Tarihte iki defa Romalılar tarafından işgal edilmiş, tarihi Paleolitik çağlara kadar giden[12000-6000 M.Ö], Osmanlı Devleti’nin önemli sancaklarından İstanbul’un uzak ilçesi ŞİLE’den bahsediyorum sizlere.
Şile, adını, Mercanköşk denilen bir çiçekten almış. Bu çiçeğin vahşi bir çiçek olduğu söylenir. Şile, hem Yunanlılar hem de Romalılar tarafından işgel edilmiş. İnkese ve Sofular gibi mağaralar, burada yaşayan Hristiyanların ilk mabedleri olmuştur.
Şile, İstanbul’un en eski yerleşim yerlerinden biridir. 19. Yy Osmanlı kayıtlarına göre, Şile kazası Zaptiye Müşirliğine bağlıydı. 1877 yılında İlçe, Üsküdar’a bağlandı. 1923 yılında ise Şile resmen İstanbul’un bir ilçesi haline geldi. Şile, bilindiği gibi sanatçı Zeki Müren’in çok sevdiği ve sıkça ziyaret ettiği bir lokasyondur aynı zamanda. Şile merkezde kayalıkların üstünde yer alan ve Şile kalesi, vakti zamanında Cenevizliler tarafından yaptırılmış ve gözlem kulesi olarak kullanılmıştır.
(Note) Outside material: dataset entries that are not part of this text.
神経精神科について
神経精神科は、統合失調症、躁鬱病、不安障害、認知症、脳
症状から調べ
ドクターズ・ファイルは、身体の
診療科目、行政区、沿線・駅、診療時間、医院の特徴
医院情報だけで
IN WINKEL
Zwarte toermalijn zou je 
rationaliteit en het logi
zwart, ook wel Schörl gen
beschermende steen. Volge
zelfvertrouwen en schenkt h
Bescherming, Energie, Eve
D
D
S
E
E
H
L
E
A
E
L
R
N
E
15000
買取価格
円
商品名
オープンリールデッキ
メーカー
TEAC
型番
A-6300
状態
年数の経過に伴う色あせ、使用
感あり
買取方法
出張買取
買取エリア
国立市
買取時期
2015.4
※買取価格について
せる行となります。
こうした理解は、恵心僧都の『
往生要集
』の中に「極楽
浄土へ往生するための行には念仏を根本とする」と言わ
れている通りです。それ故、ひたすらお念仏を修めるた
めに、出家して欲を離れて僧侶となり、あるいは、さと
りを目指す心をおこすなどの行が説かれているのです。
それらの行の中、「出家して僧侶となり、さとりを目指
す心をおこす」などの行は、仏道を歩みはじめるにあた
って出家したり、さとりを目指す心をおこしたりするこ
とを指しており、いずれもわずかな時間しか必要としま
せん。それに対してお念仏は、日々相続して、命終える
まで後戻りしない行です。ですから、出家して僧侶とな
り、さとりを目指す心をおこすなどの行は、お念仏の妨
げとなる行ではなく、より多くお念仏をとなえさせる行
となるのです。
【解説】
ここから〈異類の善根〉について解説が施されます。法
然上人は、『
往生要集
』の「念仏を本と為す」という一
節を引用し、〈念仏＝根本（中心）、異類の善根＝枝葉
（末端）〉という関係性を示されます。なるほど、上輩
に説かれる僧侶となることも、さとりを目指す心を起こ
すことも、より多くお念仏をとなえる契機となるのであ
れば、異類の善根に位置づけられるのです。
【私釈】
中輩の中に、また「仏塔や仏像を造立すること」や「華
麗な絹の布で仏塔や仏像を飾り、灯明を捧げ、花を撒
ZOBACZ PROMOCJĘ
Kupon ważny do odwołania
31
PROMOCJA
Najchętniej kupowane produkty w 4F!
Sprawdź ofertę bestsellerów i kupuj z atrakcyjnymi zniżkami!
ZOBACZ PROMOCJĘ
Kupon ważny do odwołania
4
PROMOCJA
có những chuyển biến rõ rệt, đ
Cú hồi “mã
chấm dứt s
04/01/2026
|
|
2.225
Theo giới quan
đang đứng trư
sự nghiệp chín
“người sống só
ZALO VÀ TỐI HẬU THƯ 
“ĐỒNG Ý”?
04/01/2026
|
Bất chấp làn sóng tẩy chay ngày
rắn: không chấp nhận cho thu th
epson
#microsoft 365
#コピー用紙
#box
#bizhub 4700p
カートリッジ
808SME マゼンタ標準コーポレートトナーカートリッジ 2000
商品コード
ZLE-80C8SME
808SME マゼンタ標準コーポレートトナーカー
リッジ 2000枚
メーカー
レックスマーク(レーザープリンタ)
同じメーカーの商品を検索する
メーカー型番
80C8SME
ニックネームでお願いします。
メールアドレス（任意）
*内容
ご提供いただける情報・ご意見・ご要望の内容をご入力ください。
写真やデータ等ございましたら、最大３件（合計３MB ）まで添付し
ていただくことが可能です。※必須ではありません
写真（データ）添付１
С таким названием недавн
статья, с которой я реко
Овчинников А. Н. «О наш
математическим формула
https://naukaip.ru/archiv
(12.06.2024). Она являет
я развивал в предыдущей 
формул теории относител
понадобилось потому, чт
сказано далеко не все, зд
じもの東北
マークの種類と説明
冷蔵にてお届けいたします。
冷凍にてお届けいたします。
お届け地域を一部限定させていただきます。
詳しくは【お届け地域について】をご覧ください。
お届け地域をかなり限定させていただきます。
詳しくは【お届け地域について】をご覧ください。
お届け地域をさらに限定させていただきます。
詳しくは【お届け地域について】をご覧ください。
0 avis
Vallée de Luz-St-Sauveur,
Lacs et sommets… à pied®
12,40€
İlçe’de Şile feneri, Ayazma Plajı, Balık Lokantaları, Şile bezi dükkanları, Kumbaba Tepesi ve Türbesi, Akşam Güneşi mağarası, Kalem, Sarıkavak ve Heciz kaleleri, Ağlayan Kaya, Hanımsuyu Çeşmesi, Kabaköz köyü çeşmesi de ziyaret edilmesi gereken diğer önemli mekanlardır.
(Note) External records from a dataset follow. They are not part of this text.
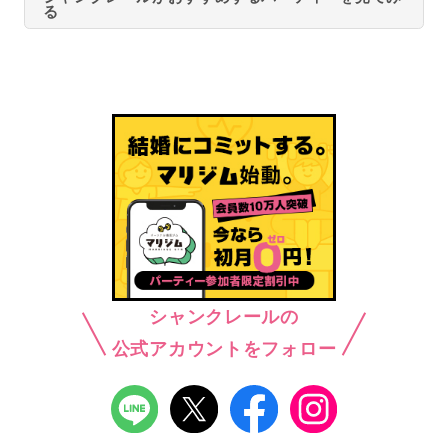
る
シャンクレールの
公式アカウントをフォロー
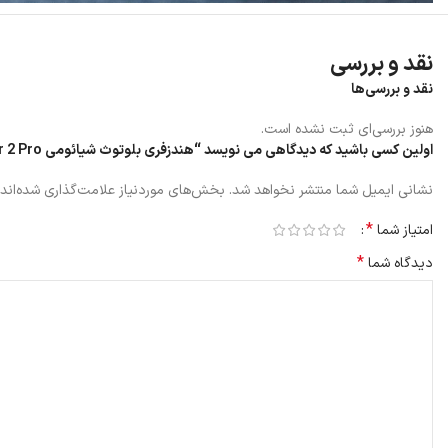
نقد و بررسی
نقد و بررسی‌ها
هنوز بررسی‌ای ثبت نشده است.
اولین کسی باشید که دیدگاهی می نویسد “هندزفری بلوتوث شیائومی Mi Air 2 Pro”
نشانی ایمیل شما منتشر نخواهد شد.
بخش‌های موردنیاز علامت‌گذاری شده‌اند
*
امتیاز شما
*
دیدگاه شما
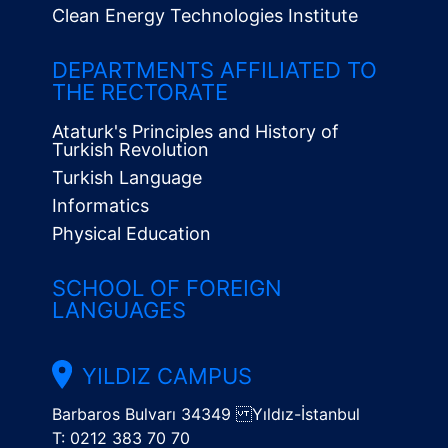
Clean Energy Technologies Institute
Alt
Menü
DEPARTMENTS AFFILIATED TO
THE RECTORATE
Ataturk's Principles and History of
Turkish Revolution
Turkish Language
Informatics
Physical Education
SCHOOL OF FOREIGN
LANGUAGES
YILDIZ CAMPUS
Barbaros Bulvarı 34349 Yıldız-İstanbul
T: 0212 383 70 70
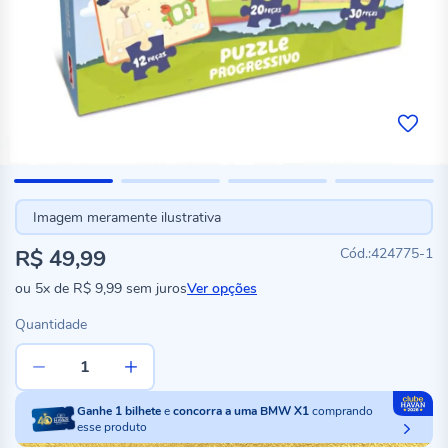
Imagem meramente ilustrativa
R$ 49,99
424775-1
ou
5x
de
R$ 9,99
sem juros
Ver opções
Quantidade
Ganhe
1
bilhete
e
concorra a uma BMW X1
comprando
esse produto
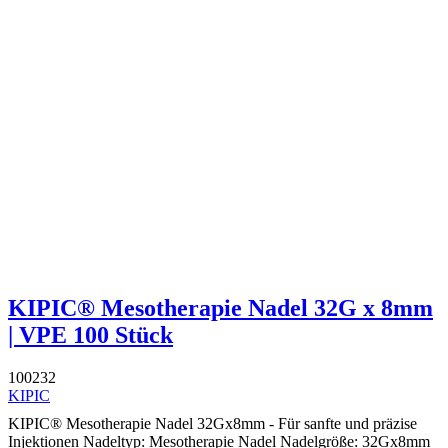
KIPIC® Mesotherapie Nadel 32G x 8mm
| VPE 100 Stück
100232
KIPIC
KIPIC® Mesotherapie Nadel 32Gx8mm - Für sanfte und präzise
Injektionen Nadeltyp: Mesotherapie Nadel Nadelgröße: 32Gx8mm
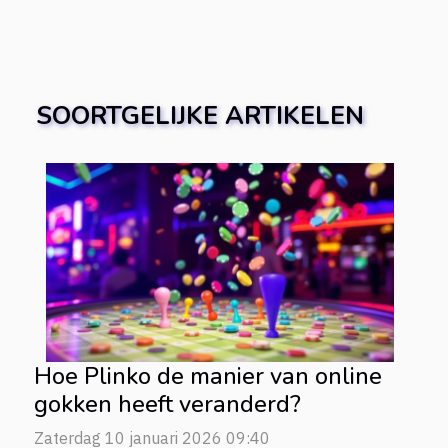
SOORTGELIJKE ARTIKELEN
Hoe Plinko de manier van online
gokken heeft veranderd?
Zaterdag 10 januari 2026 09:40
Gelgelelim, ben bugün burada Kumbaba mahallesi üzerinde duracağım. Çünkü Kumbaba, üzerinde durulması gereken, çok garip, ilginç bir yer. Kumbaba Şile’ye varmadan yaklaşık 3 km geride kalan, lüks villaların, kamp yerlerinin ve adı üstünde kumun bolca olduğu küçük bir mahalle. Efsaneye göre, Kumbaba adlı bir alim -ki bu alimin Türk olduğu söyleniyor- zamanında Mısır’a gidip Kum ilmini öğrenmiş ve İstanbul’a döndüğünde Kumbaba tepesindeki Turuncu ve Kırmızı renki kumun tedavi edici nitelikleri olduğunu dile getirmiş. Evliya Çelebi de seyahatnamesi’nde Kumbaba’dan bahseder ve burada 400 yıl önce yaşamış bir Alim olduğunu söyler.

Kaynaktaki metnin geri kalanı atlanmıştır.